Dataset extract section start

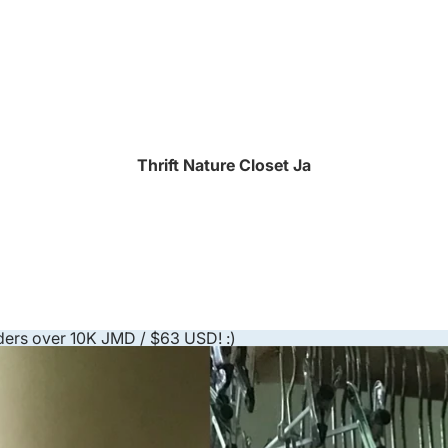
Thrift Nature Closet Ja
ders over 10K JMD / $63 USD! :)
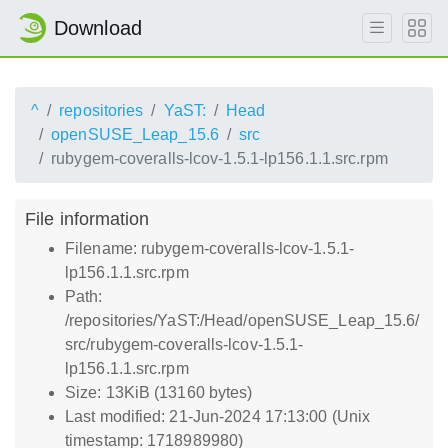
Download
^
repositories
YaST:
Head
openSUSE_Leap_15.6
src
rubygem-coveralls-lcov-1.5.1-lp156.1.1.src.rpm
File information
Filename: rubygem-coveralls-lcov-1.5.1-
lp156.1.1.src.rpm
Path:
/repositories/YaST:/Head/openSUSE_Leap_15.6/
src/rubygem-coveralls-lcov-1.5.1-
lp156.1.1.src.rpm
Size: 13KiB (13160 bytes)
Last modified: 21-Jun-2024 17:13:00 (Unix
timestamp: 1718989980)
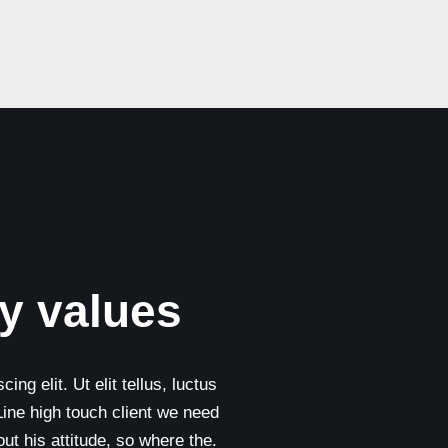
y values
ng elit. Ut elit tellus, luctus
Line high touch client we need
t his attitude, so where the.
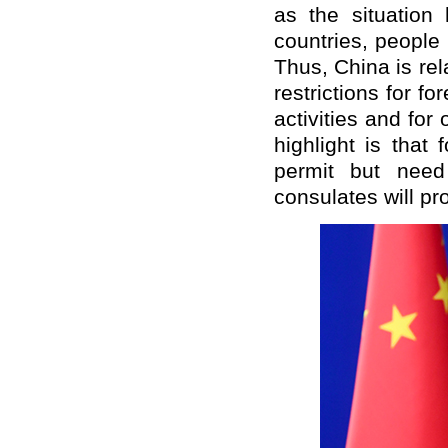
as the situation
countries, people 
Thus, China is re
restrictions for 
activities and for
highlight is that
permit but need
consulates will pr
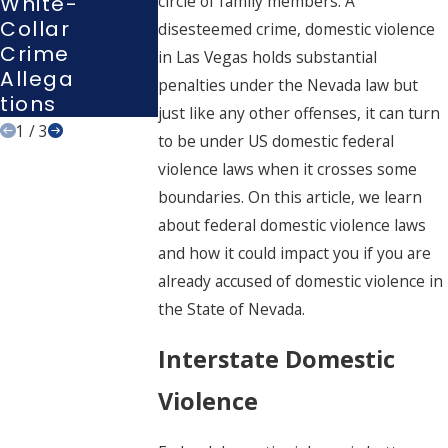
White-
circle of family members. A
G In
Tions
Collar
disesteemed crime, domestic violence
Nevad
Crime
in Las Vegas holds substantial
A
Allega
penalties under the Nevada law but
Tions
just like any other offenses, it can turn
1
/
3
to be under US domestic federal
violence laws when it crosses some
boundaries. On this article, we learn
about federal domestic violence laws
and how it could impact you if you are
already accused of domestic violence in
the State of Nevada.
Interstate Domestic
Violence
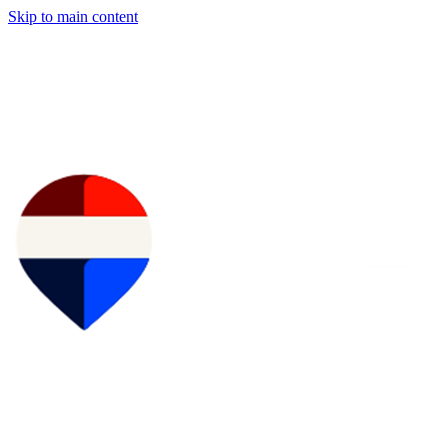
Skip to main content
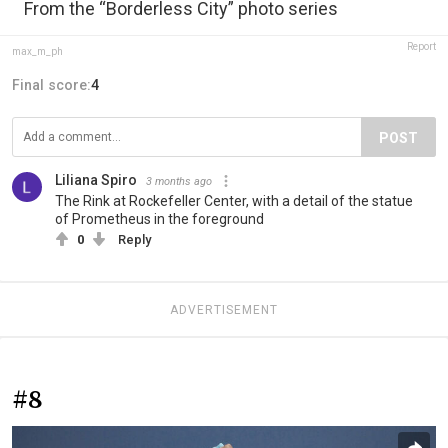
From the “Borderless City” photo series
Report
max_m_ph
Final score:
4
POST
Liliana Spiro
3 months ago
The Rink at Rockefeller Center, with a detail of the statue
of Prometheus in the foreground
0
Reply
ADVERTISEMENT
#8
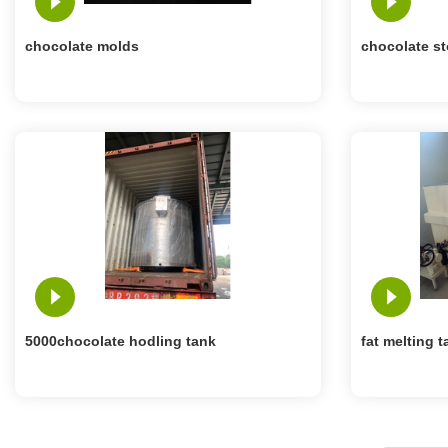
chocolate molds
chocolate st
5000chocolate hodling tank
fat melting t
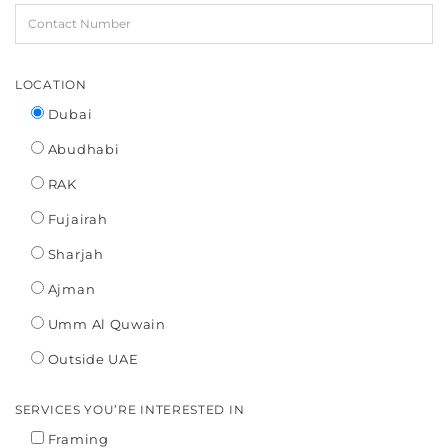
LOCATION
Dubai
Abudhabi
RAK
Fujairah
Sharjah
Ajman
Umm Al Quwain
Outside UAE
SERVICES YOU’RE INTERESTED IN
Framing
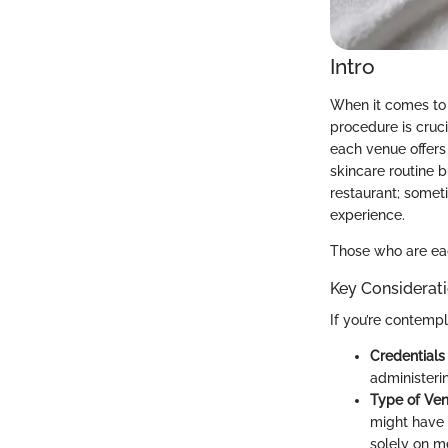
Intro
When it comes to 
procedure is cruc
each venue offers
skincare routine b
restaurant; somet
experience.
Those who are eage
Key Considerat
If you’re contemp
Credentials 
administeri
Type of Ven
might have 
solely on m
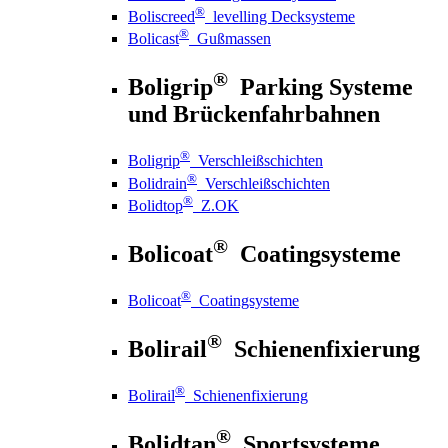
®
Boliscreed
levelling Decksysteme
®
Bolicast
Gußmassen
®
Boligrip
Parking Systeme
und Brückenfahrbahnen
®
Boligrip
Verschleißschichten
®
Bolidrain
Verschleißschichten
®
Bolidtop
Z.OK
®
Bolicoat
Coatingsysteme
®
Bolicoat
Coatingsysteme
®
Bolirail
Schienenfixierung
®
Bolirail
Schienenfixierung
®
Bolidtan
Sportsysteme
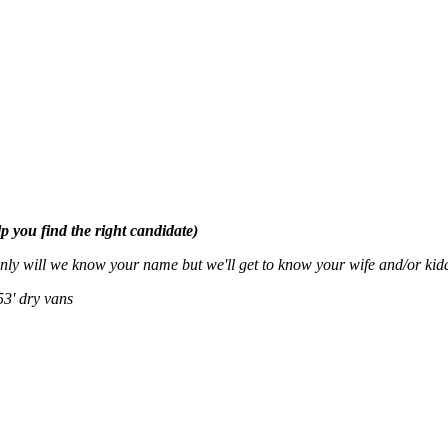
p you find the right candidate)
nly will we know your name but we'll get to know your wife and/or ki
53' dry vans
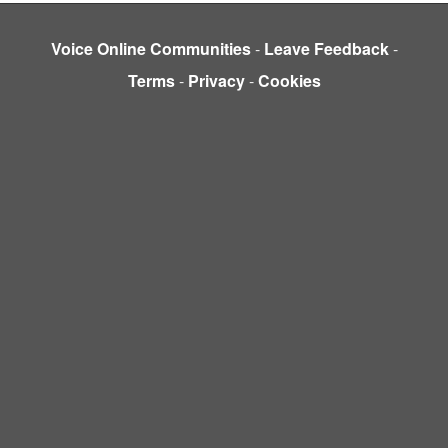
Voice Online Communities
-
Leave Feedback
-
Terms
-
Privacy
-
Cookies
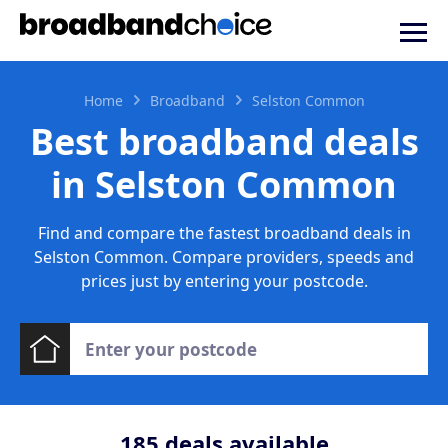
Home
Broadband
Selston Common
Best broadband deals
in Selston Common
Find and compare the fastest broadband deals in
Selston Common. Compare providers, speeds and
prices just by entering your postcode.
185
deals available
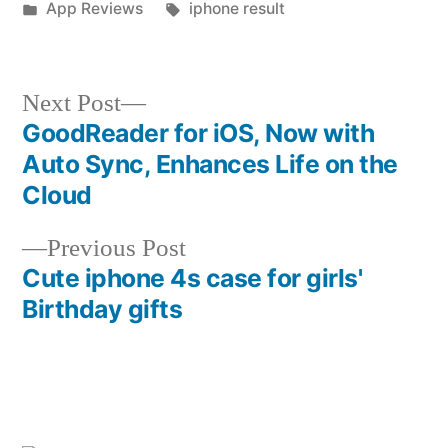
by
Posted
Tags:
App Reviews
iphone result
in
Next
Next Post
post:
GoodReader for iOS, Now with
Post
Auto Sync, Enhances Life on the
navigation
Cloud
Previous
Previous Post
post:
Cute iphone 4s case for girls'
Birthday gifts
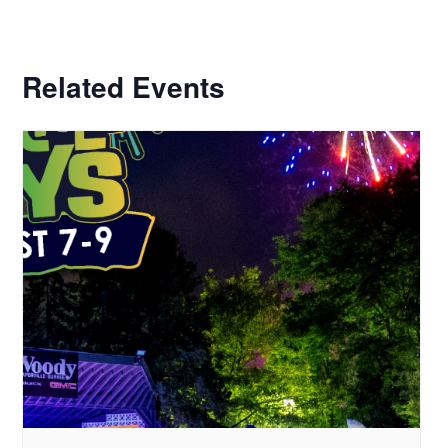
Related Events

Dataset extract section end
Dataset extract section start

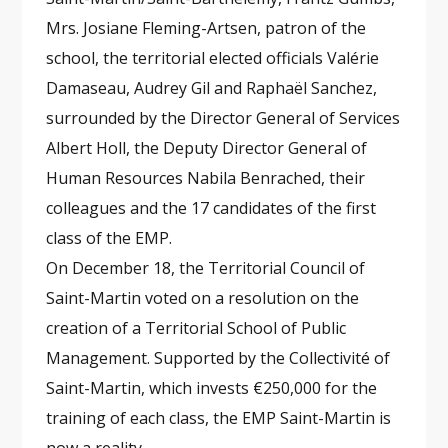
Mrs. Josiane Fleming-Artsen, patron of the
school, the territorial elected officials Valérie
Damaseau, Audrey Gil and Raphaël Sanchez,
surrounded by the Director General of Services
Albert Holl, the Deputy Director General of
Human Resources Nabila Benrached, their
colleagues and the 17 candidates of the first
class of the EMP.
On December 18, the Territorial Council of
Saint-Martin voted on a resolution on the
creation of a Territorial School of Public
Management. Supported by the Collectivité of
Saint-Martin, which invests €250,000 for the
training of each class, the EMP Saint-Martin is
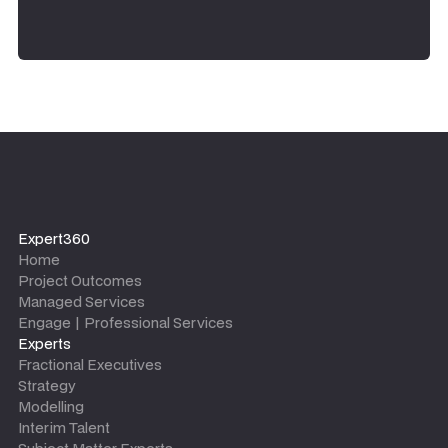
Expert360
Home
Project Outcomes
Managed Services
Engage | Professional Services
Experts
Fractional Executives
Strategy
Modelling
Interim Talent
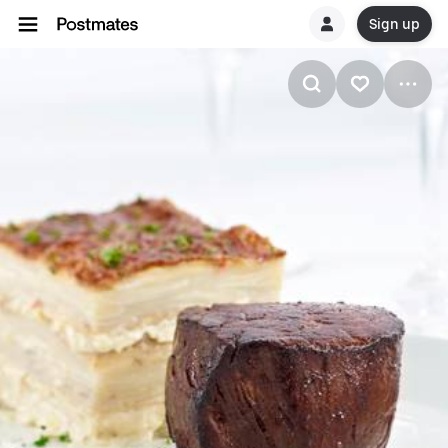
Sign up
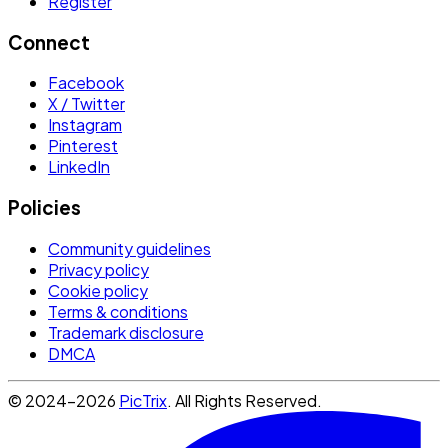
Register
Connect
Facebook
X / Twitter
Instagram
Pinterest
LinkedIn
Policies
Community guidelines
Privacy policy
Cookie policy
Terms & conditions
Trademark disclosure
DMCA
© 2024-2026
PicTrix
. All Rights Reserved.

Dataset extract section end
Dataset extract section start

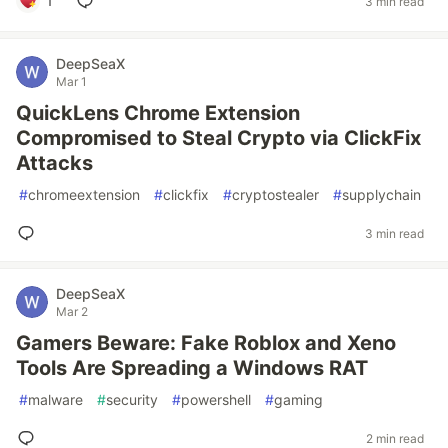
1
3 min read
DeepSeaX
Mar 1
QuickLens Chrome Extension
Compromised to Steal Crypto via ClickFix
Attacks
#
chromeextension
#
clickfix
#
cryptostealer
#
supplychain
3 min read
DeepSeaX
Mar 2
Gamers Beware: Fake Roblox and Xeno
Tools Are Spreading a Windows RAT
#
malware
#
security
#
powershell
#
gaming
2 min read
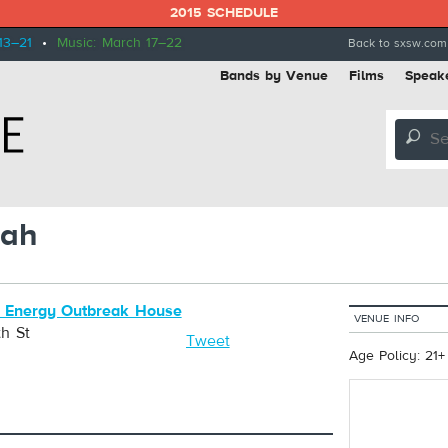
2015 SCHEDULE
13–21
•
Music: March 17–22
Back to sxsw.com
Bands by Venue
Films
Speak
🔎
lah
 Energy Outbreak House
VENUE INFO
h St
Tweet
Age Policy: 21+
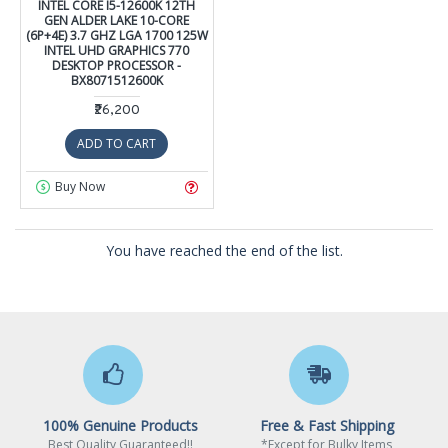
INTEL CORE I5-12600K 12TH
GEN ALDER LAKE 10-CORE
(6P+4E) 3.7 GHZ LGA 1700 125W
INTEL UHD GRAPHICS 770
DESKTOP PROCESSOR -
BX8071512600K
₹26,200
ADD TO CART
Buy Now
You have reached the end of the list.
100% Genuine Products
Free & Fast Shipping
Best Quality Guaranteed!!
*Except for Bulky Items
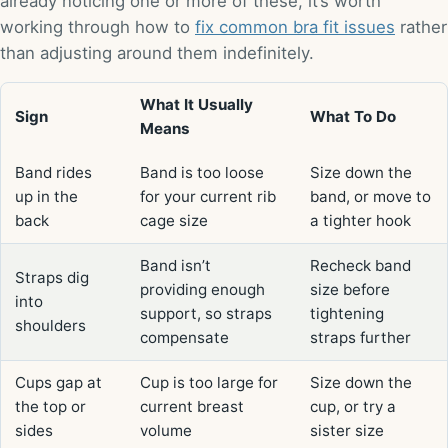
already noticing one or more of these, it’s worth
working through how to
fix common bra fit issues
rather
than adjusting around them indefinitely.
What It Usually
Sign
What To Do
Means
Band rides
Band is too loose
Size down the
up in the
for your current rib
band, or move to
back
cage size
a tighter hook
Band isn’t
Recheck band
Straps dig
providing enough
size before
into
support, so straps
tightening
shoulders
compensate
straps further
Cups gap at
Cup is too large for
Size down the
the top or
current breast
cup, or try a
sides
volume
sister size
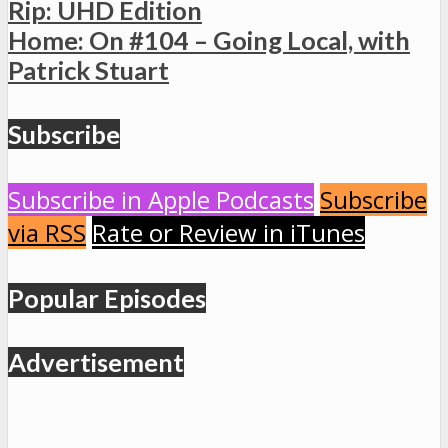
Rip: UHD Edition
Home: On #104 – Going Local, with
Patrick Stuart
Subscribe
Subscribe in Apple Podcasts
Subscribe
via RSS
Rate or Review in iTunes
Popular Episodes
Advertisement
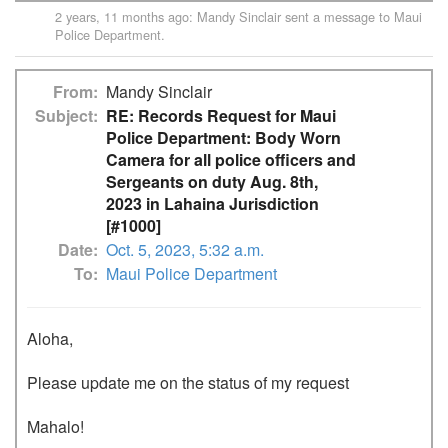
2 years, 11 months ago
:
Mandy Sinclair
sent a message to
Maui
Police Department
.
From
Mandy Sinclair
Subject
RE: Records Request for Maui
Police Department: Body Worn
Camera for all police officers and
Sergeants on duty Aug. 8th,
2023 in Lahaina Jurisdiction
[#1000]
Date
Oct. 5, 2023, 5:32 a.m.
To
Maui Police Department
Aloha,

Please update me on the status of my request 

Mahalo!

Dataset extract section end

> Description of the task: Count how many of the lines above contain "federal", with case counting. Reply with the number alone.

> Problem solution: 2